Zhao, S., Liu, C., Zheng, W., Ma, Z., Cao, T., Zhao, J., (…), Wang, X. (2017). Micromono-spora parathelypteridis sp. nov., an endophytic actinomycete with antifungal activity isolated from the root of Parathelypteris beddomei (Bak.) Ching. International Journal of Systematic and Evolutionary Microbiology, 67(2), 268-274.

 

'Another point: the bacterial isolates produce secondary metabolites under certain, well presented, environmental conditions (physical conditions, agar-medium etc.). You argue that you had to find the right medium to make the isolates produce secondary metabolites. I argue, that, in planta, other strains may produce secondary metabolites. It is conceivable that isolates that did not produce any secondary metabolites on agar, do so in planta. From a biocontrol point of view, the ability to colonize plants might be much more important than the production of secondary metabolites.'

We agree that the antifungal activity of bacteria is dependent on many biotic and abiotic factors, i.e. environmental conditions (in vitro or in planta), physical conditions, or agar-medium composition. In our manuscript, we report on the antifungal ability of bacteria against common phytopathogenic fungi, which was shown on the basis of the in vitro evaluation. This antifungal ability is strongly dependent on the carbon and nitrogen sources. In future, we will try to isolate and indicate the substance/substances responsible for antifungal activity. Moreover, the appropriate methods to produce antifungal substances may be used in commercial production of bioinoculants (Vassileva et al., 2021; Silva et al., 2022).

Silva, G. D. C., Kitano, I. T., Ribeiro, I. A. D. F., Lacava, P. T. (2022). The potential use of actinomycetes as microbial inoculants and biopesticides in agriculture. Frontiers in Soil Science, 2.

Vassileva, M., Malusà, E., Sas-Paszt, L., Trzcinski, P., Galvez, A., Flor-Peregrin, E., (...), Vassilev, N. (2021). Fermentation strategies to improve soil bio-inoculant production and quali-ty. Microorganisms, 9(6), 1254.

 

'Your manuscript describes some strains of a plant endophyte, but it does contibute only very little to biocontrol, as you propose in your introduction.'

We agree that some statements included in our manuscript suggest that our strains have potential as biocontrol factors.
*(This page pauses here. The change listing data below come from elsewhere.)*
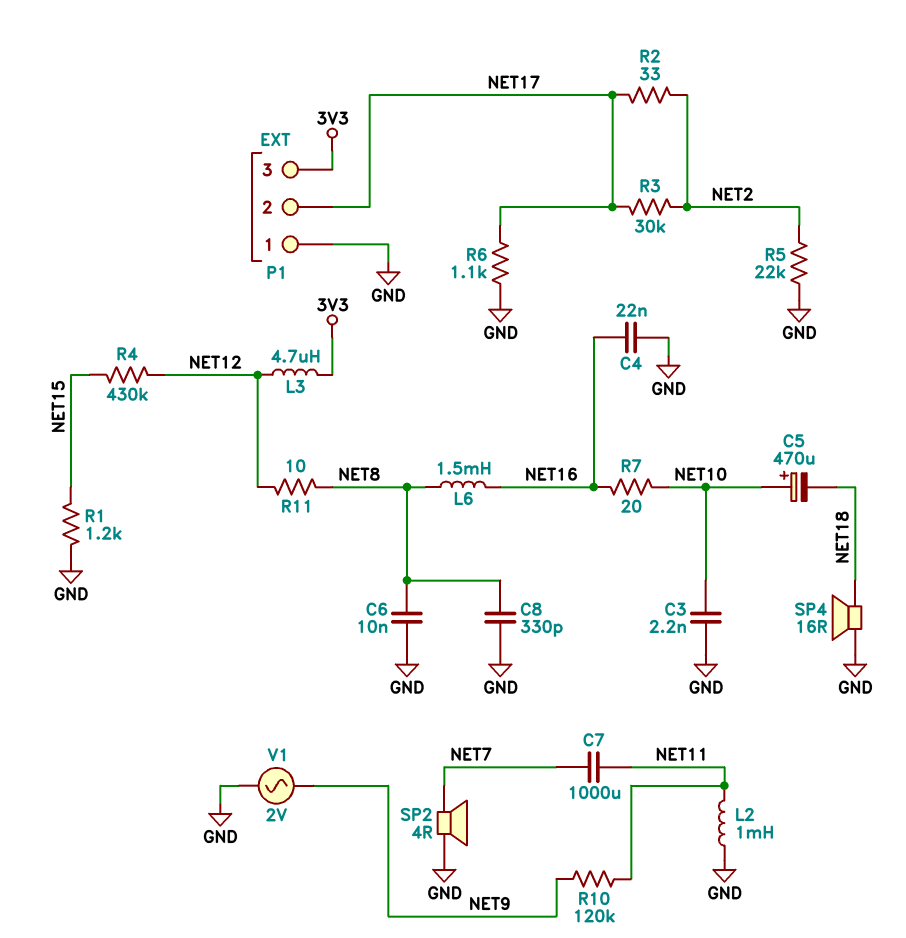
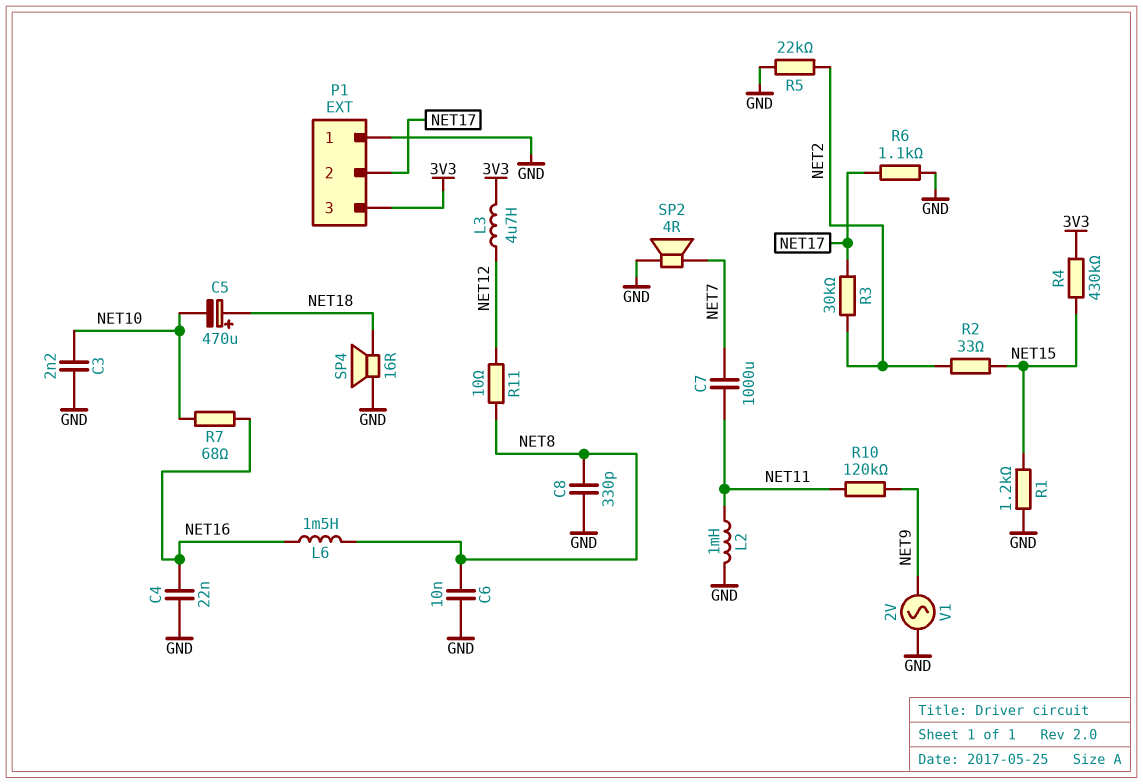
C5: 470uF (plus NET10, minus NET18) -> 470uF (plus NET18, minus NET10)
R2: 33 (NET2, NET17) -> 33 (NET2, NET15)
R4: 430k (NET12, NET15) -> 430k (3V3, NET15)
R7: 20 (NET10, NET16) -> 68 (NET10, NET16)

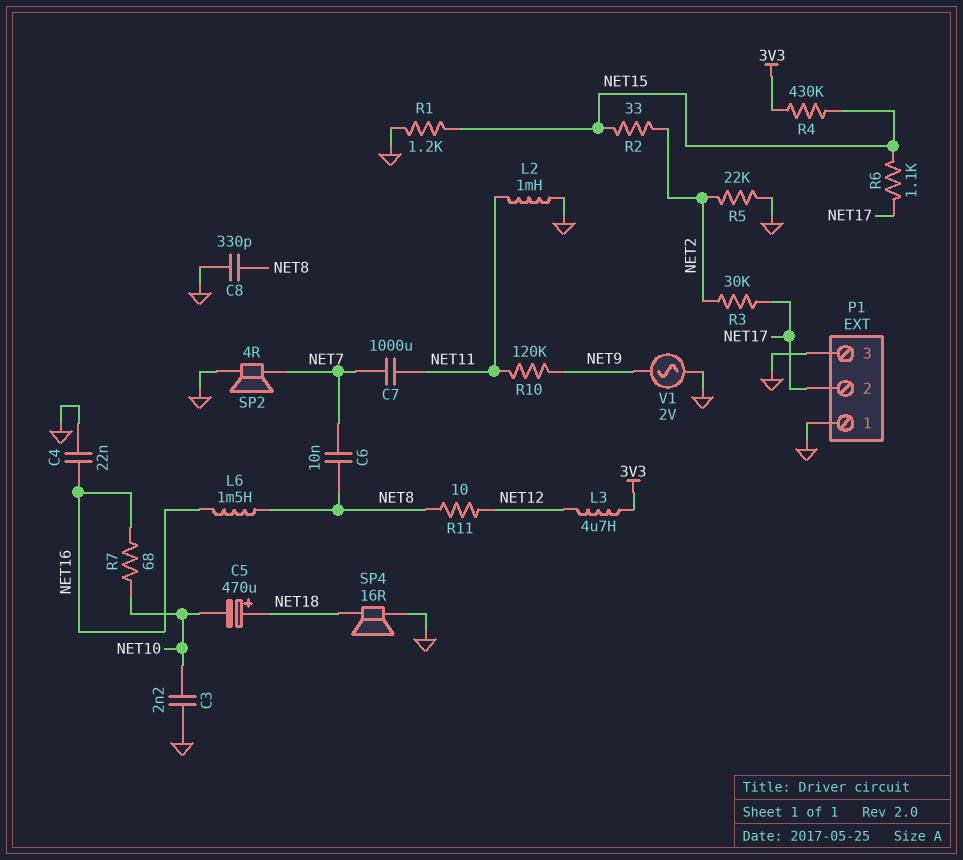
C6: 10nF (GND, NET8) -> 10nF (NET7, NET8)
P1 pin 3: 3V3 -> GND
R6: 1.1k (GND, NET17) -> 1.1k (NET15, NET17)

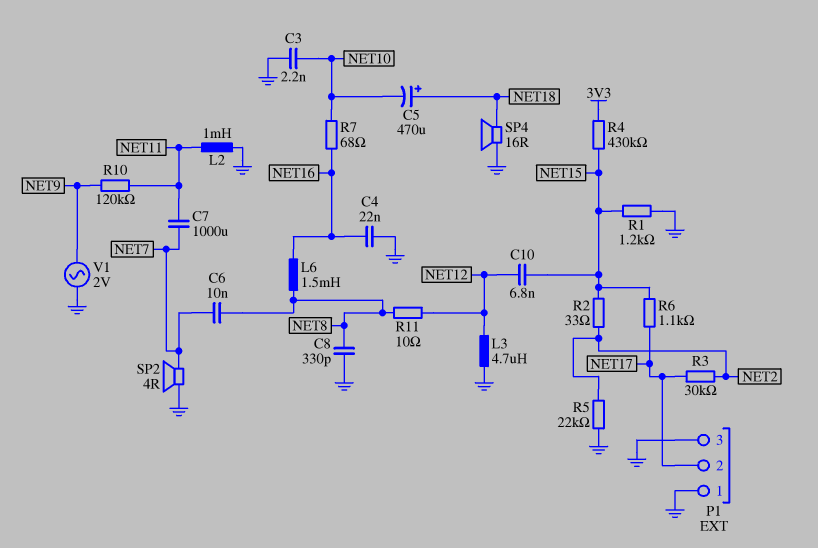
C10: none -> 6.8nF (NET12, NET15)
L3: 4.7uH (3V3, NET12) -> 4.7uH (GND, NET12)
These sentences have been removed or changed as follows:

The title of the manuscript: ‘In vitro screening of endophytic Micromonospora strains associated with white clover for biological control of phytopathogenic fungi and promotion of plant growth’ was corrected. Phrase ‘biological control’ has been deleted and now the title reads: ‘In vitro screening of endophytic Micromonospora strains associated with white clover for antimicrobial activity against phytopathogenic fungi and promotion of plant growth’.

Phrase: ‘To evaluate their potential as biocontrol agents’ (lines 48-49) has been removed.
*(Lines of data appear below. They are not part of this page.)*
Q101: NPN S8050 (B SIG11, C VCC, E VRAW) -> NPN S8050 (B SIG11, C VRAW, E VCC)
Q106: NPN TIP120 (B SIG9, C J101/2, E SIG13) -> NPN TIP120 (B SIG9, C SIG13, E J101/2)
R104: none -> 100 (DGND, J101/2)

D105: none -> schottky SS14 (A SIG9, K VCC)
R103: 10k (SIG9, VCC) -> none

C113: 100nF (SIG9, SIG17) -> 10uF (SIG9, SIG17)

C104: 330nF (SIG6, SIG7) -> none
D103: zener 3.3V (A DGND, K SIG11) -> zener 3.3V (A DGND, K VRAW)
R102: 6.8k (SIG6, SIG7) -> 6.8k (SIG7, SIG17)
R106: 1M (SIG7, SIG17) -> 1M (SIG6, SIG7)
Sentence: ‘The results indicate the in vitro potential of selected strains as biocontrol factors and plant growth promotion.’ (line 295-298) has been changed. The information about the necessity of deeper analysis of bacterial biocontrol activity has been added: ‘The results indicate the in vitro potential of selected strains as plant growth promotion agents. Further studies are necessary to evaluate the use of the studied strains in biocontrol of phytopathogenic fungi’.